I appreciate that having the guns in the open could be an advantage at the end in trying to prevent a siege of a fort in 1835 -- but the Mexicans didn't attempt to use their guns that way and it appears likely that they lacked the transport to make many of the guns usable in a field battle (if the guns do try to move outside the fort hex, their slow movement reflects this transport problem). Where a fort was available the heavy fort guns (such as the Alamo's famous 18 pounder) could be better used firing from the walls. I do recall one game I played as the Texans in 1835 where my besieging force at the Alamo at the end was small enough that the guns inside, the only remaining garrison at that point, had a chance of breaking my siege just with a cannonade - the game came down to the last artillery die roll, but I had one step still alive and so the Alamo had to surrender. Historically, Cos gave up at the end even though he still had more men inside the Alamo than the Texans outside.

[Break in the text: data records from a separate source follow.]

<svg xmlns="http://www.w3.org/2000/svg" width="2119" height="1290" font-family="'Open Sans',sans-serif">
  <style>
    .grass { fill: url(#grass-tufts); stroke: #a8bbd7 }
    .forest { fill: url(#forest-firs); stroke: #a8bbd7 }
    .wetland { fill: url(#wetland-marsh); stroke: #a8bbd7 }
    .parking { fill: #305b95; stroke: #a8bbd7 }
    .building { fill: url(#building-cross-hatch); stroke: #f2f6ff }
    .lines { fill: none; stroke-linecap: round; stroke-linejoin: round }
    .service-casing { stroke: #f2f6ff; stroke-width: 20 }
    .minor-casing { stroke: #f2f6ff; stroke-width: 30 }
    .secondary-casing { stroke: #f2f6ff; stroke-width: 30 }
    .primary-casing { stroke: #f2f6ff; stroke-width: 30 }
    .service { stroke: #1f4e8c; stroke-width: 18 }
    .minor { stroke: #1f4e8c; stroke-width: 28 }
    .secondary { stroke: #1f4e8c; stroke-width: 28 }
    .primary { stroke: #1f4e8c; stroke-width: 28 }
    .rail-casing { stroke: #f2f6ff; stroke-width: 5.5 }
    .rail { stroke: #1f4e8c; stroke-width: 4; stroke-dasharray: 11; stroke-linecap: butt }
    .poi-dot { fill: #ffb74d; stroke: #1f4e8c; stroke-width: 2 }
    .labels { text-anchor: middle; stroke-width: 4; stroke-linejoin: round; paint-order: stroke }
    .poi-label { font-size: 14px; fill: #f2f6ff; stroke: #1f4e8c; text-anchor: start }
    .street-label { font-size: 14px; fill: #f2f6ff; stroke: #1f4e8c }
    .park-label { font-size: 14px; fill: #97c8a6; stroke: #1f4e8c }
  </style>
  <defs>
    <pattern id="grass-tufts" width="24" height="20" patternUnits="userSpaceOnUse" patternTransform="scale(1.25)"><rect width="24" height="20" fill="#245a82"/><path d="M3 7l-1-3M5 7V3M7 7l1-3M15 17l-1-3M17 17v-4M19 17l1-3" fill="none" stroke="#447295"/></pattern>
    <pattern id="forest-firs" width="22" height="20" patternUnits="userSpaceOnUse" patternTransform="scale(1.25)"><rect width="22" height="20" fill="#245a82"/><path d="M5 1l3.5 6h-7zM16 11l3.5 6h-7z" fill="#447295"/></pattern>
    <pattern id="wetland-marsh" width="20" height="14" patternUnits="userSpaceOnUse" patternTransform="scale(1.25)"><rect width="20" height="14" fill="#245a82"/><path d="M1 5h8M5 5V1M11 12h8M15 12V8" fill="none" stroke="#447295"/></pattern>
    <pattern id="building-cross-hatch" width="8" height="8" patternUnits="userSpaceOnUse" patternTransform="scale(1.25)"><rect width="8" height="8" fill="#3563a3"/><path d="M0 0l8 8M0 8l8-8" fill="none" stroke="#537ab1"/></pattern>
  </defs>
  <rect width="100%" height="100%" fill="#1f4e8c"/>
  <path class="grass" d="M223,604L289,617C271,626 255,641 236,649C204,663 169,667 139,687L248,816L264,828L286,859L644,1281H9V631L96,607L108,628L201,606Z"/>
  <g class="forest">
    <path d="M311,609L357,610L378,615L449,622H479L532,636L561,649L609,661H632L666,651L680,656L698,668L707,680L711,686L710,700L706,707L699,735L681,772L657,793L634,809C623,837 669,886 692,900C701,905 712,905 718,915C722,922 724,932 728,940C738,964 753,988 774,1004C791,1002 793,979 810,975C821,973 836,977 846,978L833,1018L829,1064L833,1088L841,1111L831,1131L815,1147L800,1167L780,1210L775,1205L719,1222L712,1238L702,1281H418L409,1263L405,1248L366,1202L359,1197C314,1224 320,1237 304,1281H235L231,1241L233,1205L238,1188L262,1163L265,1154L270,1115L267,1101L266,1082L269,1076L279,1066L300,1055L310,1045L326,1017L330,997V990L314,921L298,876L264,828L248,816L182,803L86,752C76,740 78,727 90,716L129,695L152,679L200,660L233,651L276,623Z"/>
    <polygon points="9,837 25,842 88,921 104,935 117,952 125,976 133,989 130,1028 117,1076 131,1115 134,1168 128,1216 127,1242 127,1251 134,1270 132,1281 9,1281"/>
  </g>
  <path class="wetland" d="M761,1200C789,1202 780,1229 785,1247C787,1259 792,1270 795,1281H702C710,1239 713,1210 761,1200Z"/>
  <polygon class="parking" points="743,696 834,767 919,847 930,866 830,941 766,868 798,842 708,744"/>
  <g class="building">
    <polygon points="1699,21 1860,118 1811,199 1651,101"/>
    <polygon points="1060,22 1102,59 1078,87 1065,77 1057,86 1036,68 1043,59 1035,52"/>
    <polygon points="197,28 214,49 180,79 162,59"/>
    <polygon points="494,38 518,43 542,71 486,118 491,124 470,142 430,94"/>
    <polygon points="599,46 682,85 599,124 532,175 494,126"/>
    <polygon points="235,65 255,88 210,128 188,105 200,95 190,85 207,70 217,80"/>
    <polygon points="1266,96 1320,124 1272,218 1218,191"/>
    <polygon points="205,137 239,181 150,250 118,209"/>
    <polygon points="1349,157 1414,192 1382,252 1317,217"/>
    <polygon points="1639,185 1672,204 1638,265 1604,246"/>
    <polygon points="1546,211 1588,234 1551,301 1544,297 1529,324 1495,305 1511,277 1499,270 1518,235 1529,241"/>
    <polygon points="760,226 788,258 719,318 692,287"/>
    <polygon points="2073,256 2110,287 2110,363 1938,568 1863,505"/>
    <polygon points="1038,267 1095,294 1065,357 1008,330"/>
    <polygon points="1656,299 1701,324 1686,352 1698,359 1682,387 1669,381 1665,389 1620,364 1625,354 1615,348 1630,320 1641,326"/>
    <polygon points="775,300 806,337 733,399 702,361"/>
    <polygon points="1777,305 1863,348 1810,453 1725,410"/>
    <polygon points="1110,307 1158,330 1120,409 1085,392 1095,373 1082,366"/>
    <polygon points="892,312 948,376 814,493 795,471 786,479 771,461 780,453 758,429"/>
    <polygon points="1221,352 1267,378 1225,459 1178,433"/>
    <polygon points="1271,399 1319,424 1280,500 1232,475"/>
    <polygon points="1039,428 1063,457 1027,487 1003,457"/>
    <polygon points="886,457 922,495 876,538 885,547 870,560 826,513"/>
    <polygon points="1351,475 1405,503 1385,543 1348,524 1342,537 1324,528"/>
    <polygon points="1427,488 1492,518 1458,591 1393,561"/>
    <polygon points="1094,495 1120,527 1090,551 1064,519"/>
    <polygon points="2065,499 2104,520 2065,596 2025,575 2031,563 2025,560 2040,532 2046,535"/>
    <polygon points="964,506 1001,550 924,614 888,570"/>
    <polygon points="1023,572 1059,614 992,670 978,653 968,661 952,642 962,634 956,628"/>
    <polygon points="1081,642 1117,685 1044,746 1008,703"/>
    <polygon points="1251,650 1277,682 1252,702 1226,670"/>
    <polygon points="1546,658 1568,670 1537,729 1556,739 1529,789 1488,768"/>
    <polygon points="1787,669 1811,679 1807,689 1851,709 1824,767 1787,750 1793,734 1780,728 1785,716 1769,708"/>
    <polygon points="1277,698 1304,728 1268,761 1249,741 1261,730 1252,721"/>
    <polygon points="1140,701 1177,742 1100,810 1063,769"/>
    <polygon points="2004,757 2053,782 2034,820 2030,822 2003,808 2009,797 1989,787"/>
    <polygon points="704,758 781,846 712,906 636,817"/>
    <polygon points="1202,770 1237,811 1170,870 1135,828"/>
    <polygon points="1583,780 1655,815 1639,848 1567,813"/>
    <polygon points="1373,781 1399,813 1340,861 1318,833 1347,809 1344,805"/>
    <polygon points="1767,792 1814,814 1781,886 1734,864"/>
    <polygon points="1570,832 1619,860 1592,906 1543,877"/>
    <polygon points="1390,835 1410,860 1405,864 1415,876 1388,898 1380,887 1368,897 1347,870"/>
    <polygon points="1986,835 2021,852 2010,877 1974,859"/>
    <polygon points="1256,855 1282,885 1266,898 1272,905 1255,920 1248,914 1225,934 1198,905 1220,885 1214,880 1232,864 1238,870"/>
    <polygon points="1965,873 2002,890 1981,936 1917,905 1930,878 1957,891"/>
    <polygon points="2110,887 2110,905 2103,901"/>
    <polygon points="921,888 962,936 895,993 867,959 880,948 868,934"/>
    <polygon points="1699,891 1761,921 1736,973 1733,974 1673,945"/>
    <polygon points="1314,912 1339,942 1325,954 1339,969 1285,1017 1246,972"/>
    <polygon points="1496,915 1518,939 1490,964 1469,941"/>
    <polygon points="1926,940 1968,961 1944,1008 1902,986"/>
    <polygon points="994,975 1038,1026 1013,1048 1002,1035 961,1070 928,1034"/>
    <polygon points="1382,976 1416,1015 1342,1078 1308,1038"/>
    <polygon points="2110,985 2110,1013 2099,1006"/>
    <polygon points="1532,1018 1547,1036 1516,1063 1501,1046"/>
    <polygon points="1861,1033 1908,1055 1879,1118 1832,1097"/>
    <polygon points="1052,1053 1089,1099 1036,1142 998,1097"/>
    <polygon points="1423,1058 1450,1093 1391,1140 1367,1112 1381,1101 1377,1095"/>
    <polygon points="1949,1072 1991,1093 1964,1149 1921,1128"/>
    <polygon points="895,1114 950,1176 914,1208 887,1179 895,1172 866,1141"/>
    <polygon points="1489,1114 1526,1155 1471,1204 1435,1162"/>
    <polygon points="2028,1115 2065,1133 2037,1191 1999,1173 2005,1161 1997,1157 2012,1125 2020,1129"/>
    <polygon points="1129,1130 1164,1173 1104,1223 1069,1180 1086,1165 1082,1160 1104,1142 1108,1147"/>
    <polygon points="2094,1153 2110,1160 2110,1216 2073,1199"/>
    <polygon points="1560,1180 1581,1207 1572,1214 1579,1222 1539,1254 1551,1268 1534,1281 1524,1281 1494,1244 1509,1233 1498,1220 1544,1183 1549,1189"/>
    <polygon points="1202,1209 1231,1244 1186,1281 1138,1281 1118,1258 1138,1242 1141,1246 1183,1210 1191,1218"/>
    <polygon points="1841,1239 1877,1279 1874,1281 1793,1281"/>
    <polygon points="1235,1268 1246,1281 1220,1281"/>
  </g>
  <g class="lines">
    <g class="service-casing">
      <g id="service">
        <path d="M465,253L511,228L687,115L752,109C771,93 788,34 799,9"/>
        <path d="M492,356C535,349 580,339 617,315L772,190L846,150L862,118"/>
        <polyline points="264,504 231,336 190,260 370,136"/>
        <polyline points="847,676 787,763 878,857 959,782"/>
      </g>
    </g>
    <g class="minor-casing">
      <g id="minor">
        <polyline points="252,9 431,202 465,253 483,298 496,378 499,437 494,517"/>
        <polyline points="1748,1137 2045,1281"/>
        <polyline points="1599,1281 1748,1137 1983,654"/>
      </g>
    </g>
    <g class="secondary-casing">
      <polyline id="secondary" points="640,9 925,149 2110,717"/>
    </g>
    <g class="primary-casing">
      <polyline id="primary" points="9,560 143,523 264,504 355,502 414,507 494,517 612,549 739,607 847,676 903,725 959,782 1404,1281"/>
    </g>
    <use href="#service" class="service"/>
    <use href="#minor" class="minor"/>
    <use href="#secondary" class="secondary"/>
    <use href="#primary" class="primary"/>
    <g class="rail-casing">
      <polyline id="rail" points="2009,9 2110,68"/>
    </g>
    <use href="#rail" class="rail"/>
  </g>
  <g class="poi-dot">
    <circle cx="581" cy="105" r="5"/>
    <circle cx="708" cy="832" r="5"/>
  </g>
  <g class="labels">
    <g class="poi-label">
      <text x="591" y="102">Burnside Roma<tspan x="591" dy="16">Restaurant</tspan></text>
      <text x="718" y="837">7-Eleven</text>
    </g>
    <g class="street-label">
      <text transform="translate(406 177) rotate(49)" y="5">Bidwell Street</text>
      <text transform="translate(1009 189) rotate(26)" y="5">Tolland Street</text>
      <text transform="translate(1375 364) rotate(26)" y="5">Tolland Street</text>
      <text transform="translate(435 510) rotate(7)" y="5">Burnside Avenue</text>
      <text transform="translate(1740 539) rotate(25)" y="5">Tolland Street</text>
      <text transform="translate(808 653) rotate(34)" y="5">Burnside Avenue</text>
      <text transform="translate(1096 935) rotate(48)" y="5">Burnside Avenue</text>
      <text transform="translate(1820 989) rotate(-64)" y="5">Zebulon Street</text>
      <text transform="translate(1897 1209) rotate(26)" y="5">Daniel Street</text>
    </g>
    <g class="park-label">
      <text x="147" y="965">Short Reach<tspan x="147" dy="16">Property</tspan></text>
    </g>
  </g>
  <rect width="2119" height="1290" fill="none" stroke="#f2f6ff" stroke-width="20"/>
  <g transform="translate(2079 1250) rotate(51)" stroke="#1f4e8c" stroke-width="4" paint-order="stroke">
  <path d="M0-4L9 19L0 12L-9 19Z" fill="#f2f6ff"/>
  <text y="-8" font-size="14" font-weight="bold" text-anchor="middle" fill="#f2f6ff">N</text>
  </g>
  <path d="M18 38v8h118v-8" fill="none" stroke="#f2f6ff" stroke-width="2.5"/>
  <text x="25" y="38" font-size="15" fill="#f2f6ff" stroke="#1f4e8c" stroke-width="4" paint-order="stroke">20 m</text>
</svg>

Your conclusion that there is no siege yet, so no sally, in the situation you describe, was also a good way to analyze this. Though Mr. Sandifer's note recognizes the ability of besieged forces to sally to join a relief force in Crusader Rex -- and indeed that was the game-rules precedent for including the provision in Texas Glory for forces to sally in the Combat Phase and join a relieving force -- I don't think Crusader dealt either with the problem of a defending reserve force that get converted into an attacking one by the withdrawal of the original defenders into the fort (I haven't seen the latest edition of Crusader yet so I don't know if that is addressed now), and certainly Crusader didn't have to deal with fort artillery.

Hope you're continuing to have fun with Texas Glory, and if you are coming to Prezcon next February, hope to see you for the TG tournament!